Demônios (Aluísio Azevedo)/IX
Mas, à proporção que O nosso espírito por tal estranho modo se neutralizava, fortalecia-se-nos o corpo maravilhosamente, a refazer-se de seiva no meio nutritivo e fertilizante daquela decomposição geral. Sentíamos perfeitamente o misterioso trabalho de revisceração que se travava dentro de nós; sentíamos o sangue enriquecer de fluídos vitais e ativar-se nos nossos vasos, circulando vertiginosamente a martelar por todo o corpo. Nosso organismo transformava-se num laboratório, revolucionado por uma chusma de demônios.
E nossos músculos robusteceram-se por encanto, e os nossos membros avultaram num contínuo desenvolvimento. E sentimos crescer os ossos, e sentimos a medula pulular engrossando e aumentando dentro deles. E sentimos as nossas mãos e os nossos pés tornarem-se fortes, como os de um gigante; e as nossas pernas encorparem, mais consistentes e mais ágeis; e os nossos braços se estenderem maciços e poderosos.
E todo o nosso sistema muscular se desenvolveu de súbito, em prejuízo do sistema nervoso que se amesquinhava progressivamente. Fizemo-nos hercúleos, de uma pujança de animais ferozes, sentindo-nos capazes cada qual de afrontar impávidos todos os elementos do globo e todas as lutas pela vida física.
Depois de apalpar-me surpreso, tateei o pescoço, o tronco e os quadris de Laura. Parecia-me ter debaixo das minhas mãos de gigante a estátua colossal de uma deusa pagã. Seus peitos eram fecundos e opulentos; suas ilhargas cheias e grossas como as de um animal bravio.
E assim refeitos pusemo-nos a andar familiarmente naquele lodo, como se fôramos criados nele. Também já não podíamos ficar um instante no mesmo lugar, inativos; uma irresistível necessidade de exercício arrastava-nos, a despeito da nossa vontade, agora fraca e mal segura. E, quanto mais se nos embrutecia o cérebro, tanto mais os nossos membros reclamavam atividade e ação; sentíamos gosto em correr, correr muito, cabriolando por ali a fora, e sentíamos ímpetos de lutar, de vencer, de dominar alguém com a nossa força.
Laura atirava-se contra mim, numa carícia selvagem e pletórica, apanhando-me a boca com os seus lábios fortes de mulher irracional e estreitando-se comigo sensualmente, a morder-me os ombros e os braços.
E lá íamos inseparáveis naquela nossa nova maneira de existir, sem memória de outra vida, amando-nos com toda a força dos nossos impulsos; para sempre esquecidos um no outro, como os dois últimos parasitas do cadáver de um mundo.
Certa vez, de surpresa, nossos olhos tiveram a alegria de ver.
Uma enorme e difusa claridade fosforescente estendia-se defronte de nós, a perder de vista. Era o mar.
Estava morto e quieto.
Um triste mar, sem ondas e sem soluços, chumbado à terra na sua profunda imobilidade de orgulhoso monstro abatido.

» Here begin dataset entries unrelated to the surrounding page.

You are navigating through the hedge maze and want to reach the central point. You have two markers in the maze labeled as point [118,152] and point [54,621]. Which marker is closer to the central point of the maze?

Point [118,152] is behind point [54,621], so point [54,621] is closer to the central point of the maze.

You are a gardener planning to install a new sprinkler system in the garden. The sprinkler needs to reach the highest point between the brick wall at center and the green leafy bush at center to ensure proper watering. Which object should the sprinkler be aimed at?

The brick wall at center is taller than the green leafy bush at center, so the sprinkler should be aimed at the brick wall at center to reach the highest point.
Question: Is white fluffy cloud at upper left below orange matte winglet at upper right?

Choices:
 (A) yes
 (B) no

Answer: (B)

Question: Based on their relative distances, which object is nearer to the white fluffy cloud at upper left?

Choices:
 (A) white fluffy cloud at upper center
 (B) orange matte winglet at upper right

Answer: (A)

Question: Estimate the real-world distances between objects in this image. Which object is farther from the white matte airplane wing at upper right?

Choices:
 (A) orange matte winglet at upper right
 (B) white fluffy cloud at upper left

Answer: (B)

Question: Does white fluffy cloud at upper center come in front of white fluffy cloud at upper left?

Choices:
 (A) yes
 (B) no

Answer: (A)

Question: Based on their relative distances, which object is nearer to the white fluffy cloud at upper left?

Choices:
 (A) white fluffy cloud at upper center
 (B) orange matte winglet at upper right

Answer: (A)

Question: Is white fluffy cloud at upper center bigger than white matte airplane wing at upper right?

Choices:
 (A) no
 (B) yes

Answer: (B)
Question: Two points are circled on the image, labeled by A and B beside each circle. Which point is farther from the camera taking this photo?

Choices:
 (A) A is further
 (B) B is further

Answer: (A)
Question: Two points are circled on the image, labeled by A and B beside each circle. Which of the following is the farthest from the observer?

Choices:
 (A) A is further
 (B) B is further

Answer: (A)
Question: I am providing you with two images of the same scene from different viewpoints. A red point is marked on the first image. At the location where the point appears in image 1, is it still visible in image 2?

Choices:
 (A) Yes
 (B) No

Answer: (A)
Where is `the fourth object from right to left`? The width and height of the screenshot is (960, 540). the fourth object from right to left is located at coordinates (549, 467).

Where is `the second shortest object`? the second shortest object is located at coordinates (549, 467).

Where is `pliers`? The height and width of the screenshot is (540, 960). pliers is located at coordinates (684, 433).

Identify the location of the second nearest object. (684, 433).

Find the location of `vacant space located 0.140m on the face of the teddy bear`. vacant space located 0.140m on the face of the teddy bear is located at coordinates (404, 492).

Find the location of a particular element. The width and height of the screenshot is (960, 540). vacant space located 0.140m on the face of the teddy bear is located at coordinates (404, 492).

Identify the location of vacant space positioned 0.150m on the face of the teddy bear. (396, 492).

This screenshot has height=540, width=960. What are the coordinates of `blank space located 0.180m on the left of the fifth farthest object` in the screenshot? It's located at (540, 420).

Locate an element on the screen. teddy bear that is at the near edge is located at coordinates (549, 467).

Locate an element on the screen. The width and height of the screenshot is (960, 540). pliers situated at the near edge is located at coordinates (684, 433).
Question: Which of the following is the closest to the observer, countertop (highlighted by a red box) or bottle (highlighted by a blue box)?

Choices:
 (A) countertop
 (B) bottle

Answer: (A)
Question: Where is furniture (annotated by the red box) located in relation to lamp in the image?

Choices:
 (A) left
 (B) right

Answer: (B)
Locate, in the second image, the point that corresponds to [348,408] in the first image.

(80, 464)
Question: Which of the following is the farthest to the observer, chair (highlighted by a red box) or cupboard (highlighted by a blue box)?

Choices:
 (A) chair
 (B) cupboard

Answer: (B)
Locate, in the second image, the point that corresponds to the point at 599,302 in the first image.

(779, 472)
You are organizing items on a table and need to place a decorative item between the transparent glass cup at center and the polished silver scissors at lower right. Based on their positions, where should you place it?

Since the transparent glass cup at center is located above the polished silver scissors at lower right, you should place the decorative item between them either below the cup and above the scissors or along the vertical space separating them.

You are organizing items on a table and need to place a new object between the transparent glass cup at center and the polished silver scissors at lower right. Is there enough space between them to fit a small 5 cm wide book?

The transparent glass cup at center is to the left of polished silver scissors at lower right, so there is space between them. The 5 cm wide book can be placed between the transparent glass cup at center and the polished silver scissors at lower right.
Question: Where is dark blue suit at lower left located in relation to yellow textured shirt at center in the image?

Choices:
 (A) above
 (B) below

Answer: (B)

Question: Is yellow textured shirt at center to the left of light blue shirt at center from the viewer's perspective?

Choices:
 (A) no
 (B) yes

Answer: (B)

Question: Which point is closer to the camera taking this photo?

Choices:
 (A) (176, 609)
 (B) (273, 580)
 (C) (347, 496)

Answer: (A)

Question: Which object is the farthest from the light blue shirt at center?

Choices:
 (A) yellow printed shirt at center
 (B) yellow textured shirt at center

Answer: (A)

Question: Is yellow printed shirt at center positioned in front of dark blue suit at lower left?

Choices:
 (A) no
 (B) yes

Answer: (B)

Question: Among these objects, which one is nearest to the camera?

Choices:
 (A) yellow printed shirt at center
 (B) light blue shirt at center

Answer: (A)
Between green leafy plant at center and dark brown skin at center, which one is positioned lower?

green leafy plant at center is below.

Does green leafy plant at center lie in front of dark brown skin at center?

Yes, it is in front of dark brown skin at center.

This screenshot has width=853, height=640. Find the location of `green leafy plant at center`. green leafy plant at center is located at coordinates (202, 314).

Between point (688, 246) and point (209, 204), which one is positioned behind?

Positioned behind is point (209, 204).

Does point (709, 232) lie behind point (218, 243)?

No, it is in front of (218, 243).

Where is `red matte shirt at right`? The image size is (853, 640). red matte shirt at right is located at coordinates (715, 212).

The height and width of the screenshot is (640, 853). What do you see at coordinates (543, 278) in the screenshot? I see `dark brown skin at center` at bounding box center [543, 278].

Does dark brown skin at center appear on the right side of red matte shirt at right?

Fazia dó vê-lo assim, concentrado e mudo, saudoso das estrelas, viúvo do luar. Sua grande alma branca, de antigo lutador, parecia debruçar-se ainda sobre o resfriado cadáver daquelas águas silenciosas chorando as extintas noites, claras e felizes, em que elas, como um bando de náiades alegres, vinham aos saltos, tontas de alegria, quebrar na praia as suas risadas de prata.
Pobre mar! Pobre atleta! Nada mais lhe restava agora sobre o plúmbeo dorso fosforescente do que tristes esqueletos dos últimos navios, ali fincados, espetrais e negros, como inúteis e partidas cruzes de um velho cemitério abandonado.